* START Records supplied *

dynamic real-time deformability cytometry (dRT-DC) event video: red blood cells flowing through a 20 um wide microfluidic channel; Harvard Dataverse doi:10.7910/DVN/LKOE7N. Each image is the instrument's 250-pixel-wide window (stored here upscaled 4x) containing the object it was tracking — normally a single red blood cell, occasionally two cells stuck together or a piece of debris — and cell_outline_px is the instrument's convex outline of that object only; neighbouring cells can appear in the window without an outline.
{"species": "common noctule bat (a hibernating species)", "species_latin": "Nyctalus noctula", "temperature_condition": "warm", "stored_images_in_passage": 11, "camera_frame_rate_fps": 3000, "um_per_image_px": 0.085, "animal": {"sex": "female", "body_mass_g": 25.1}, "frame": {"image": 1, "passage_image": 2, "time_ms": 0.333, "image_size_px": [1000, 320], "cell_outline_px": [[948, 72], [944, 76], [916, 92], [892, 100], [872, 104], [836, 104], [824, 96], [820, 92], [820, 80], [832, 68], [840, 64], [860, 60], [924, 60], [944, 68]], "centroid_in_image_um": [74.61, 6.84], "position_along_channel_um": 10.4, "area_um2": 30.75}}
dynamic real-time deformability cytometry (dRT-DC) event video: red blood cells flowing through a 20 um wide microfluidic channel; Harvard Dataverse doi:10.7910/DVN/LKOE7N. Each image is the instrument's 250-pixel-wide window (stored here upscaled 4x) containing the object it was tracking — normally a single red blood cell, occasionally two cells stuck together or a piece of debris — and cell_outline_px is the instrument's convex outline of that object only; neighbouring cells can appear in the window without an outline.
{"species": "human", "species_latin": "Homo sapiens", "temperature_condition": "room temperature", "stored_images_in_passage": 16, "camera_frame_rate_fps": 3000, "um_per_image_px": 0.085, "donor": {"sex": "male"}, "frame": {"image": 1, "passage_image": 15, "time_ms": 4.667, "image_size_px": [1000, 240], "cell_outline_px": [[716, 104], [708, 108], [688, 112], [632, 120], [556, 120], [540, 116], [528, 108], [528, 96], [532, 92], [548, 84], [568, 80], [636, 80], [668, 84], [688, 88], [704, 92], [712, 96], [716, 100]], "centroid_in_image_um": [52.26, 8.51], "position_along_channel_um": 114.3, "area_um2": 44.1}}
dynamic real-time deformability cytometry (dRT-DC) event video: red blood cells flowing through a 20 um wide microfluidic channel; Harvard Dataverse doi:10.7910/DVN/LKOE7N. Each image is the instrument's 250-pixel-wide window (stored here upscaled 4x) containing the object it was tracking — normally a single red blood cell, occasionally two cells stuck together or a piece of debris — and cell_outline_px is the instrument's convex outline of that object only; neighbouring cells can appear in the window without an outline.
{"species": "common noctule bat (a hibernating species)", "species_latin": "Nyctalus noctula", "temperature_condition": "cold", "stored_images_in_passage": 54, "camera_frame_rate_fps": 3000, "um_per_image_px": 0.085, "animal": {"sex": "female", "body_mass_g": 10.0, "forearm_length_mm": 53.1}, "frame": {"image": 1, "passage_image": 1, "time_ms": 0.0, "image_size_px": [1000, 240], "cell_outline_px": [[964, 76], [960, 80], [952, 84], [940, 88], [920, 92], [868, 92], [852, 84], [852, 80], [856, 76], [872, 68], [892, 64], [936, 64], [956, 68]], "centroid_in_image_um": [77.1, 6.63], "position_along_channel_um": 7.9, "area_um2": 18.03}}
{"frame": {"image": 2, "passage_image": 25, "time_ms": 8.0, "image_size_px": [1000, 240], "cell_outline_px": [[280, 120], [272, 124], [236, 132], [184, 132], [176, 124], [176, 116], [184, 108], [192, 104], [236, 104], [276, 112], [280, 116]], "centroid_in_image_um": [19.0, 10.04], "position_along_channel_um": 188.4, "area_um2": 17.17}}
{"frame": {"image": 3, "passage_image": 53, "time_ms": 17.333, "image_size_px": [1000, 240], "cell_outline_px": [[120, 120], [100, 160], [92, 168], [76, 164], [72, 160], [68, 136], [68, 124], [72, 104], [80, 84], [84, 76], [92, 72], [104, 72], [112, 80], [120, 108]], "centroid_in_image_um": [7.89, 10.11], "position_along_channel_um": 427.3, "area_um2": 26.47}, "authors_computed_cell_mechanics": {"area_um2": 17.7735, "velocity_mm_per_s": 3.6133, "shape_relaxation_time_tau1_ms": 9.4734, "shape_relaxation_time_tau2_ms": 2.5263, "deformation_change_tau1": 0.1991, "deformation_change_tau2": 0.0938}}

* END Records supplied *

*Objective*:
Please copy out each record, character for character.

*The solution*:
dynamic real-time deformability cytometry (dRT-DC) event video: red blood cells flowing through a 20 um wide microfluidic channel; Harvard Dataverse doi:10.7910/DVN/LKOE7N. Each image is the instrument's 250-pixel-wide window (stored here upscaled 4x) containing the object it was tracking — normally a single red blood cell, occasionally two cells stuck together or a piece of debris — and cell_outline_px is the instrument's convex outline of that object only; neighbouring cells can appear in the window without an outline.
{"species": "common noctule bat (a hibernating species)", "species_latin": "Nyctalus noctula", "temperature_condition": "warm", "stored_images_in_passage": 11, "camera_frame_rate_fps": 3000, "um_per_image_px": 0.085, "animal": {"sex": "female", "body_mass_g": 25.1}, "frame": {"image": 1, "passage_image": 2, "time_ms": 0.333, "image_size_px": [1000, 320], "cell_outline_px": [[948, 72], [944, 76], [916, 92], [892, 100], [872, 104], [836, 104], [824, 96], [820, 92], [820, 80], [832, 68], [840, 64], [860, 60], [924, 60], [944, 68]], "centroid_in_image_um": [74.61, 6.84], "position_along_channel_um": 10.4, "area_um2": 30.75}}
dynamic real-time deformability cytometry (dRT-DC) event video: red blood cells flowing through a 20 um wide microfluidic channel; Harvard Dataverse doi:10.7910/DVN/LKOE7N. Each image is the instrument's 250-pixel-wide window (stored here upscaled 4x) containing the object it was tracking — normally a single red blood cell, occasionally two cells stuck together or a piece of debris — and cell_outline_px is the instrument's convex outline of that object only; neighbouring cells can appear in the window without an outline.
{"species": "human", "species_latin": "Homo sapiens", "temperature_condition": "room temperature", "stored_images_in_passage": 16, "camera_frame_rate_fps": 3000, "um_per_image_px": 0.085, "donor": {"sex": "male"}, "frame": {"image": 1, "passage_image": 15, "time_ms": 4.667, "image_size_px": [1000, 240], "cell_outline_px": [[716, 104], [708, 108], [688, 112], [632, 120], [556, 120], [540, 116], [528, 108], [528, 96], [532, 92], [548, 84], [568, 80], [636, 80], [668, 84], [688, 88], [704, 92], [712, 96], [716, 100]], "centroid_in_image_um": [52.26, 8.51], "position_along_channel_um": 114.3, "area_um2": 44.1}}
dynamic real-time deformability cytometry (dRT-DC) event video: red blood cells flowing through a 20 um wide microfluidic channel; Harvard Dataverse doi:10.7910/DVN/LKOE7N. Each image is the instrument's 250-pixel-wide window (stored here upscaled 4x) containing the object it was tracking — normally a single red blood cell, occasionally two cells stuck together or a piece of debris — and cell_outline_px is the instrument's convex outline of that object only; neighbouring cells can appear in the window without an outline.
{"species": "common noctule bat (a hibernating species)", "species_latin": "Nyctalus noctula", "temperature_condition": "cold", "stored_images_in_passage": 54, "camera_frame_rate_fps": 3000, "um_per_image_px": 0.085, "animal": {"sex": "female", "body_mass_g": 10.0, "forearm_length_mm": 53.1}, "frame": {"image": 1, "passage_image": 1, "time_ms": 0.0, "image_size_px": [1000, 240], "cell_outline_px": [[964, 76], [960, 80], [952, 84], [940, 88], [920, 92], [868, 92], [852, 84], [852, 80], [856, 76], [872, 68], [892, 64], [936, 64], [956, 68]], "centroid_in_image_um": [77.1, 6.63], "position_along_channel_um": 7.9, "area_um2": 18.03}}
{"frame": {"image": 2, "passage_image": 25, "time_ms": 8.0, "image_size_px": [1000, 240], "cell_outline_px": [[280, 120], [272, 124], [236, 132], [184, 132], [176, 124], [176, 116], [184, 108], [192, 104], [236, 104], [276, 112], [280, 116]], "centroid_in_image_um": [19.0, 10.04], "position_along_channel_um": 188.4, "area_um2": 17.17}}
{"frame": {"image": 3, "passage_image": 53, "time_ms": 17.333, "image_size_px": [1000, 240], "cell_outline_px": [[120, 120], [100, 160], [92, 168], [76, 164], [72, 160], [68, 136], [68, 124], [72, 104], [80, 84], [84, 76], [92, 72], [104, 72], [112, 80], [120, 108]], "centroid_in_image_um": [7.89, 10.11], "position_along_channel_um": 427.3, "area_um2": 26.47}, "authors_computed_cell_mechanics": {"area_um2": 17.7735, "velocity_mm_per_s": 3.6133, "shape_relaxation_time_tau1_ms": 9.4734, "shape_relaxation_time_tau2_ms": 2.5263, "deformation_change_tau1": 0.1991, "deformation_change_tau2": 0.0938}}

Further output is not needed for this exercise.